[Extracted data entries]
______________________________

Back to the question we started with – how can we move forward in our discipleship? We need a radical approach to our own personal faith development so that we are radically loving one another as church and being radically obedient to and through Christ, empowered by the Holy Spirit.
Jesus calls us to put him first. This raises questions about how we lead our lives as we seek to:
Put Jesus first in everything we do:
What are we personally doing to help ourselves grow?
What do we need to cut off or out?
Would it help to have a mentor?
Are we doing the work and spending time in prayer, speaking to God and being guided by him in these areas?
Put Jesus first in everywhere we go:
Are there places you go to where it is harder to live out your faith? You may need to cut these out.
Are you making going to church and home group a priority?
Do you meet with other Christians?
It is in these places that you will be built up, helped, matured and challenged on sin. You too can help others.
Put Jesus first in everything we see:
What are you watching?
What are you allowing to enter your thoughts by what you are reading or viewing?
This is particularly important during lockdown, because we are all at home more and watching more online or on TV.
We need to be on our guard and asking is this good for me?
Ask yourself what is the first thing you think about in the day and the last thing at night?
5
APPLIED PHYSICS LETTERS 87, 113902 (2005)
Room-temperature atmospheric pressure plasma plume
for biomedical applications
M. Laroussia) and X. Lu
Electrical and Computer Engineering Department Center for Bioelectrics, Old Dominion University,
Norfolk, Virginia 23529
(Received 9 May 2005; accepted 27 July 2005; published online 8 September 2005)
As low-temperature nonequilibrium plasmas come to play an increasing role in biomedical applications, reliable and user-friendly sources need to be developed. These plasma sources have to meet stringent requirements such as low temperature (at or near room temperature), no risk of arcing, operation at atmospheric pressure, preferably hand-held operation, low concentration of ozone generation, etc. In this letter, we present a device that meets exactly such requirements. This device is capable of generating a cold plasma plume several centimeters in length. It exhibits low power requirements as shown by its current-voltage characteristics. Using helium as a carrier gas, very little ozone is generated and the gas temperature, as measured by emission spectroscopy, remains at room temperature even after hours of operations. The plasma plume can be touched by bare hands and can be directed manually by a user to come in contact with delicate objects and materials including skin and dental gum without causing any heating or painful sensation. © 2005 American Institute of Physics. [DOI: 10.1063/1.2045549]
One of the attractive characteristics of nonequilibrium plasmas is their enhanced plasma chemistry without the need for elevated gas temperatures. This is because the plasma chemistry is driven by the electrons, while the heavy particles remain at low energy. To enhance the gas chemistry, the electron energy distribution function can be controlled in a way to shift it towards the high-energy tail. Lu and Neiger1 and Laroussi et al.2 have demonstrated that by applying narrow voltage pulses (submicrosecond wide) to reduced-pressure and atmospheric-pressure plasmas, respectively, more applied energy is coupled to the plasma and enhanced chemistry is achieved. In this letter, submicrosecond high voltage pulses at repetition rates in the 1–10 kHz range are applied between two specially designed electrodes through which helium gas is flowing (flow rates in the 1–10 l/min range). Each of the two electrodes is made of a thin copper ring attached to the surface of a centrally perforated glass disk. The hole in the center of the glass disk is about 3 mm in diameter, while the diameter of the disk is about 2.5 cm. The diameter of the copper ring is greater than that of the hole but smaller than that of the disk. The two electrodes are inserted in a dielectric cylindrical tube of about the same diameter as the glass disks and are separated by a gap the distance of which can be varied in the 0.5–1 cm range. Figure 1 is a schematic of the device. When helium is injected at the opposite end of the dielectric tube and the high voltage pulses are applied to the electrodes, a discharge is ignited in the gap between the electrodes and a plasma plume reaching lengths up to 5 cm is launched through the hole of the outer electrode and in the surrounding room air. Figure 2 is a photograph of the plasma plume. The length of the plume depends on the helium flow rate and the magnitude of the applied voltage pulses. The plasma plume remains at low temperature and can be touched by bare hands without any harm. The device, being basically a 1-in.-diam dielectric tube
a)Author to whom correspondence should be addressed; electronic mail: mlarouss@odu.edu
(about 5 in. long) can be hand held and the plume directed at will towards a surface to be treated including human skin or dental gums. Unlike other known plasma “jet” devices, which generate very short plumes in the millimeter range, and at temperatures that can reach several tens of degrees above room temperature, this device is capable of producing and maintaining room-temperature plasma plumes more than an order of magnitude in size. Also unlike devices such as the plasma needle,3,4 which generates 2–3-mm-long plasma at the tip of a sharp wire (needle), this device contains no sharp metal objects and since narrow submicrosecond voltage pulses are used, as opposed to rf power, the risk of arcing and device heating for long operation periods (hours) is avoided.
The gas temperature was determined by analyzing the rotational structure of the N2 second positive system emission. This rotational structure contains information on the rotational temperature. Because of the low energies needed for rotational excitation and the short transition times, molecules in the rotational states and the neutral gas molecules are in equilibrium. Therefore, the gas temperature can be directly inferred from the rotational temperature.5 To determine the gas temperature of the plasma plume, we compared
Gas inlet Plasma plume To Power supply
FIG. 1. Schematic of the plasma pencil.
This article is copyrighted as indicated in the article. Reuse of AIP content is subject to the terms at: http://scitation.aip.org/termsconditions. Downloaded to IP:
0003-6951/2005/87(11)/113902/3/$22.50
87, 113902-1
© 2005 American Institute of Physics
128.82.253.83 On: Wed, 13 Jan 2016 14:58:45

______________________________

• About this exercise
Give back all the records exactly as they stand.

• Solution for this task
Back to the question we started with – how can we move forward in our discipleship? We need a radical approach to our own personal faith development so that we are radically loving one another as church and being radically obedient to and through Christ, empowered by the Holy Spirit.
Jesus calls us to put him first. This raises questions about how we lead our lives as we seek to:
Put Jesus first in everything we do:
What are we personally doing to help ourselves grow?
What do we need to cut off or out?
Would it help to have a mentor?
Are we doing the work and spending time in prayer, speaking to God and being guided by him in these areas?
Put Jesus first in everywhere we go:
Are there places you go to where it is harder to live out your faith? You may need to cut these out.
Are you making going to church and home group a priority?
Do you meet with other Christians?
It is in these places that you will be built up, helped, matured and challenged on sin. You too can help others.
Put Jesus first in everything we see:
What are you watching?
What are you allowing to enter your thoughts by what you are reading or viewing?
This is particularly important during lockdown, because we are all at home more and watching more online or on TV.
We need to be on our guard and asking is this good for me?
Ask yourself what is the first thing you think about in the day and the last thing at night?
5
APPLIED PHYSICS LETTERS 87, 113902 (2005)
Room-temperature atmospheric pressure plasma plume
for biomedical applications
M. Laroussia) and X. Lu
Electrical and Computer Engineering Department Center for Bioelectrics, Old Dominion University,
Norfolk, Virginia 23529
(Received 9 May 2005; accepted 27 July 2005; published online 8 September 2005)
As low-temperature nonequilibrium plasmas come to play an increasing role in biomedical applications, reliable and user-friendly sources need to be developed. These plasma sources have to meet stringent requirements such as low temperature (at or near room temperature), no risk of arcing, operation at atmospheric pressure, preferably hand-held operation, low concentration of ozone generation, etc. In this letter, we present a device that meets exactly such requirements. This device is capable of generating a cold plasma plume several centimeters in length. It exhibits low power requirements as shown by its current-voltage characteristics. Using helium as a carrier gas, very little ozone is generated and the gas temperature, as measured by emission spectroscopy, remains at room temperature even after hours of operations. The plasma plume can be touched by bare hands and can be directed manually by a user to come in contact with delicate objects and materials including skin and dental gum without causing any heating or painful sensation. © 2005 American Institute of Physics. [DOI: 10.1063/1.2045549]
One of the attractive characteristics of nonequilibrium plasmas is their enhanced plasma chemistry without the need for elevated gas temperatures. This is because the plasma chemistry is driven by the electrons, while the heavy particles remain at low energy. To enhance the gas chemistry, the electron energy distribution function can be controlled in a way to shift it towards the high-energy tail. Lu and Neiger1 and Laroussi et al.2 have demonstrated that by applying narrow voltage pulses (submicrosecond wide) to reduced-pressure and atmospheric-pressure plasmas, respectively, more applied energy is coupled to the plasma and enhanced chemistry is achieved. In this letter, submicrosecond high voltage pulses at repetition rates in the 1–10 kHz range are applied between two specially designed electrodes through which helium gas is flowing (flow rates in the 1–10 l/min range). Each of the two electrodes is made of a thin copper ring attached to the surface of a centrally perforated glass disk. The hole in the center of the glass disk is about 3 mm in diameter, while the diameter of the disk is about 2.5 cm. The diameter of the copper ring is greater than that of the hole but smaller than that of the disk. The two electrodes are inserted in a dielectric cylindrical tube of about the same diameter as the glass disks and are separated by a gap the distance of which can be varied in the 0.5–1 cm range. Figure 1 is a schematic of the device. When helium is injected at the opposite end of the dielectric tube and the high voltage pulses are applied to the electrodes, a discharge is ignited in the gap between the electrodes and a plasma plume reaching lengths up to 5 cm is launched through the hole of the outer electrode and in the surrounding room air. Figure 2 is a photograph of the plasma plume. The length of the plume depends on the helium flow rate and the magnitude of the applied voltage pulses. The plasma plume remains at low temperature and can be touched by bare hands without any harm. The device, being basically a 1-in.-diam dielectric tube
a)Author to whom correspondence should be addressed; electronic mail: mlarouss@odu.edu
(about 5 in. long) can be hand held and the plume directed at will towards a surface to be treated including human skin or dental gums. Unlike other known plasma “jet” devices, which generate very short plumes in the millimeter range, and at temperatures that can reach several tens of degrees above room temperature, this device is capable of producing and maintaining room-temperature plasma plumes more than an order of magnitude in size. Also unlike devices such as the plasma needle,3,4 which generates 2–3-mm-long plasma at the tip of a sharp wire (needle), this device contains no sharp metal objects and since narrow submicrosecond voltage pulses are used, as opposed to rf power, the risk of arcing and device heating for long operation periods (hours) is avoided.
The gas temperature was determined by analyzing the rotational structure of the N2 second positive system emission. This rotational structure contains information on the rotational temperature. Because of the low energies needed for rotational excitation and the short transition times, molecules in the rotational states and the neutral gas molecules are in equilibrium. Therefore, the gas temperature can be directly inferred from the rotational temperature.5 To determine the gas temperature of the plasma plume, we compared
Gas inlet Plasma plume To Power supply
FIG. 1. Schematic of the plasma pencil.
This article is copyrighted as indicated in the article. Reuse of AIP content is subject to the terms at: http://scitation.aip.org/termsconditions. Downloaded to IP:
0003-6951/2005/87(11)/113902/3/$22.50
87, 113902-1
© 2005 American Institute of Physics
128.82.253.83 On: Wed, 13 Jan 2016 14:58:45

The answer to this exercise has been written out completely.